4) Metadata & Indexing (make drives searchable)¶
Trigger
On completion of Sync & Convert for a drive (plus periodic enrichment backfills).
Inputs
Silver Parquet/Zarr tables + keyframes; telemetry; drive manifest.
Steps (with guardrails)
Low-level metadata: derive coverage windows, sample rates, counts, resolutions; write Iceberg/Parquet metadata tables registered in Glue Data Catalog.
Scene/event tags: lightweight detectors & heuristics (e.g., harsh brake, cut-in, stop-n-go) run on Silver tables; produce scene windows.
Search indices:
OpenSearch documents for per-scene/per-clip tags, geo bounding boxes, weather keys; support free-text and structured search.
Optional vector embeddings (clip/scene embeddings) stored in OpenSearch k-NN fields for similarity (“find more like this”).
Lineage: link every index doc to S3 URIs + dataset/version (DVC hash); store in W&B artifact metadata for cross-traceability.
Validation / testing hooks
Round-trip validation: sample index doc → fetch S3 assets and confirm existence & timestamp alignment.
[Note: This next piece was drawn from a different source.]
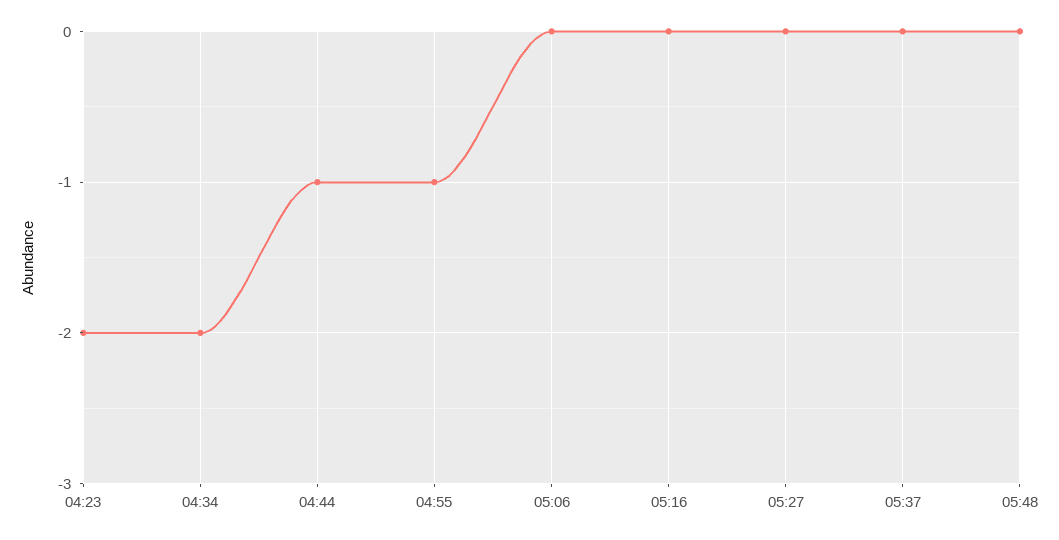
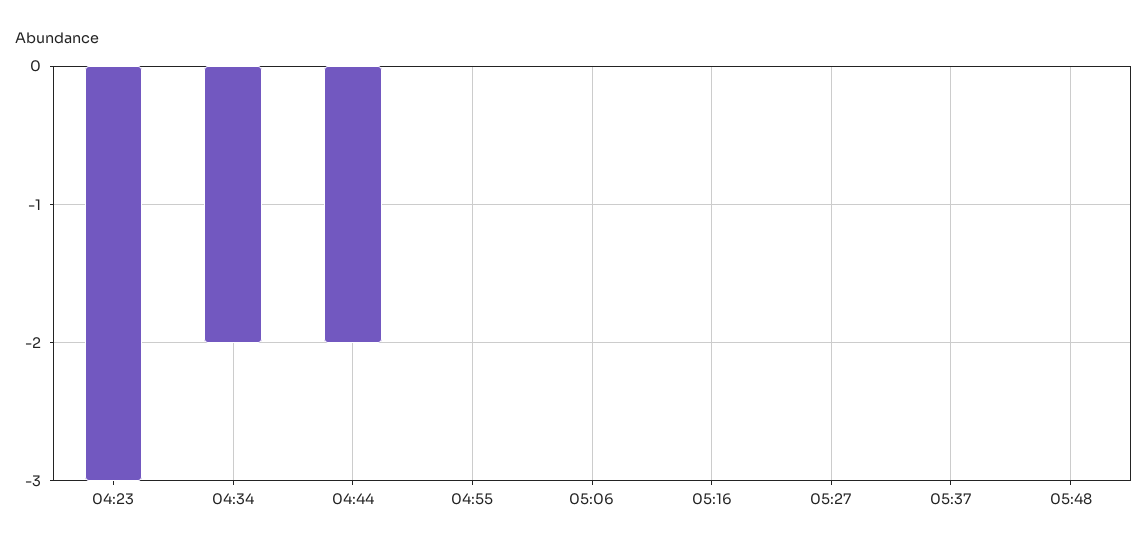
04:23: -2 -> -3
04:44: -1 -> -2
04:55: -1 -> 0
OpenSearch mapping tests and ingestion success; shard/replica health alarms.
Output & storage
Glue Catalog: structured tables for analytics (Athena/Redshift).
OpenSearch:
scenes-*
,clips-*
indices with tag + vector fields.
5) Map & Weather Enrichment (context joins)¶
Trigger
After Metadata & Indexing, or nightly backfill (new map/weather drops).
Inputs
Silver time-series + scene windows; map & weather sources.
Steps (with guardrails)
Map layers: ingest OpenStreetMap Daylight (or vendor tiles) and road attributes into S3/Glue; enable Athena joins on road class, intersection type, speed limits where available.
Weather join: pull historical weather and join by geo/time window to attach precipitation, visibility, wind.
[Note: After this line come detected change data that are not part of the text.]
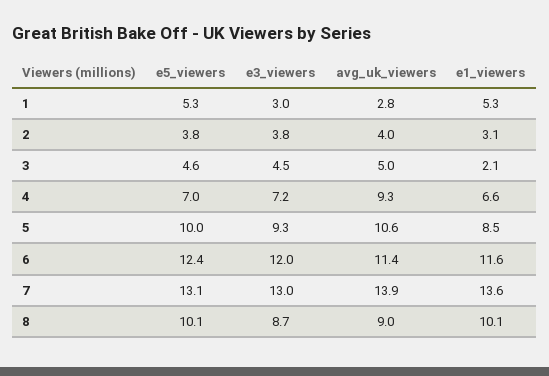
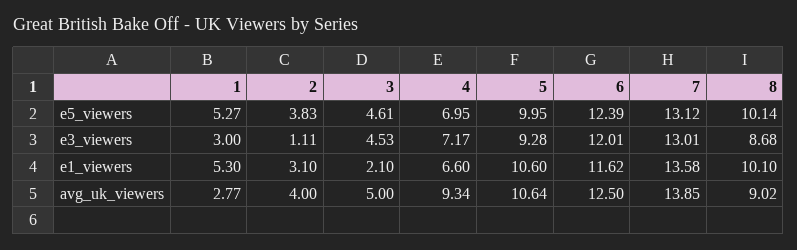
e3_viewers, 2: 3.8 -> 1.11
e1_viewers, 5: 8.5 -> 10.6
avg_uk_viewers, 6: 11.4 -> 12.5

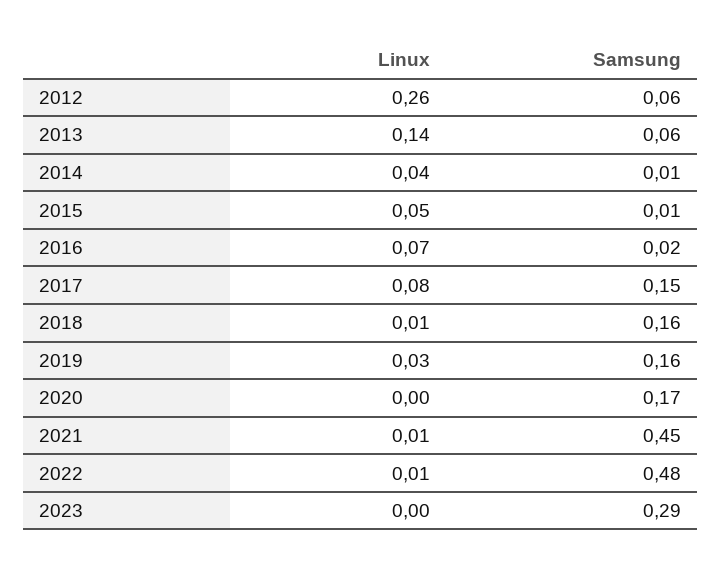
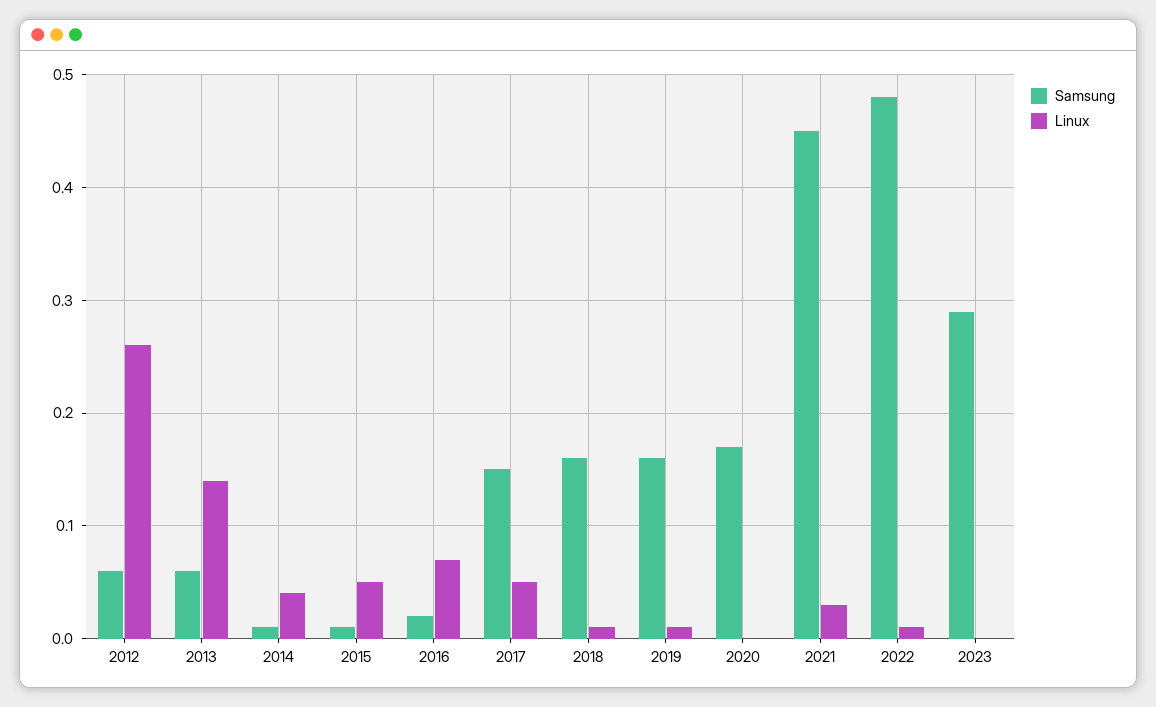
Linux, 2017: 0.08 -> 0.05
Linux, 2019: 0.03 -> 0.01
Linux, 2021: 0.01 -> 0.03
Geospatial ops: EMR/Spark or Athena SQL to spatially snap GPS traces to road segments; cache per-segment summaries in DynamoDB for fast lookups.
Persist enrichment: write Gold tables:
scenes_enriched
with map class, intersection semantics, speed-limit context, weather tags.Index update: push enriched tags to OpenSearch (e.g.,
weather=rain
,road_class=urban_primary
) to power scenario search.
Validation / testing hooks
Temporal tolerance tests for weather joins (±X minutes).
Map snap QA: % points snapped, max offset thresholds; sampled visual verification.
Athena smoke on Gold tables.
Output & storage
S3 Gold:
.../gold/scenes_enriched/
(Parquet/ Iceberg), Glue tables.OpenSearch indices updated with enrichment facets.
DynamoDB cache for hot segment/weather joins.
Tooling & Services¶
ADDF reference architecture for ingest → validate → extract → detect scenes → catalog/index.
AWS IoT FleetWise/IoT Core/Kinesis/Firehose for telemetry ingest.
DataSync / Snowball Edge / Direct Connect for bulk movement.
S3 + Glue Data Catalog + Athena for lakehouse tables/SQL.
Batch/ECS/EMR for conversion & Spark jobs (rosbag→Parquet, scene detection).
OpenSearch (k-NN optional) for scenario & similarity search.
Rekognition + OpenCV for privacy blurring.